| BLOC DE TEXTE |
Des rues qui se transforment en torrent, des bouches d'égout en geyser et une population médusée filmant ces scènes au smartphone. Les récentes inondations dans les centres-villes de Genève, Sion ou Lausanne ont marqué les esprits.
C'est surtout la vitesse et l'intensité de ces orages d'été qui impressionnent. La nuit du 11 juin 2018, il est tombé 41 millimètres d'eau dans les rues de Lausanne en seulement 10 minutes (un record en Suisse).
Et les dégâts engendrés ont un coût: 32 millions à Lausanne pour l'orage du siècle. En 2018, les crues ont causé pour 158 millions de dégâts, principalement dans les villes de Frauenfeld (TG), Baden (AG) et Yverdon-le-Bains (VD). La concentration d'habitants et de commerces au même endroit fait grimper la facture.
Des orages d'été plus intenses
Et ce n'est que le début. Selon les scénarios climatiques, présentés par la Confédération en novembre 2018, à l'avenir il y aura moins de précipitations en été, mais elles seront plus intenses. "Les précipitations extrêmes, qui ne surviennent qu'une fois tous les 100 ans environ, se renforceront elles aussi considérablement. L'augmentation des événements de précipitations extrêmes sera de 10 à 20% d'ici le milieu du siècle et de l'ordre de 20% d'ici la fin du siècle", peut-on lire dans la brochure officielle.
S'il y a des inondations en campagne, les matériaux qui composent le sol des villes rendent les milieux urbains plus fragiles face à ces pluies torrentielles. L'eau ne s'infiltre pas dans le sol et glisse très rapidement sur les surfaces imperméables (goudron, asphalte, béton). Il y a un effet toboggan.

| CONSIGNE |
D'après le texte sur les inondations urbaines en Suisse, quelle quantité d'eau est tombée dans les rues de Lausanne en dix minutes la nuit du 11 juin 2018 ?

| DONNÉES FOURNIES |
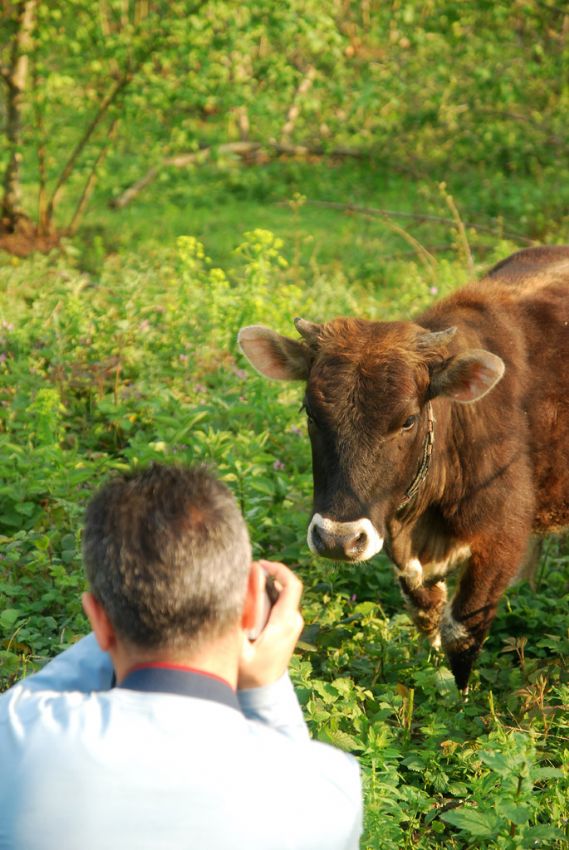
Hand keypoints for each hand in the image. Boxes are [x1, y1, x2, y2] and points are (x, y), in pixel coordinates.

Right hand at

| CORRIGÉ |
41 millimètres d'eau, un record en Suisse.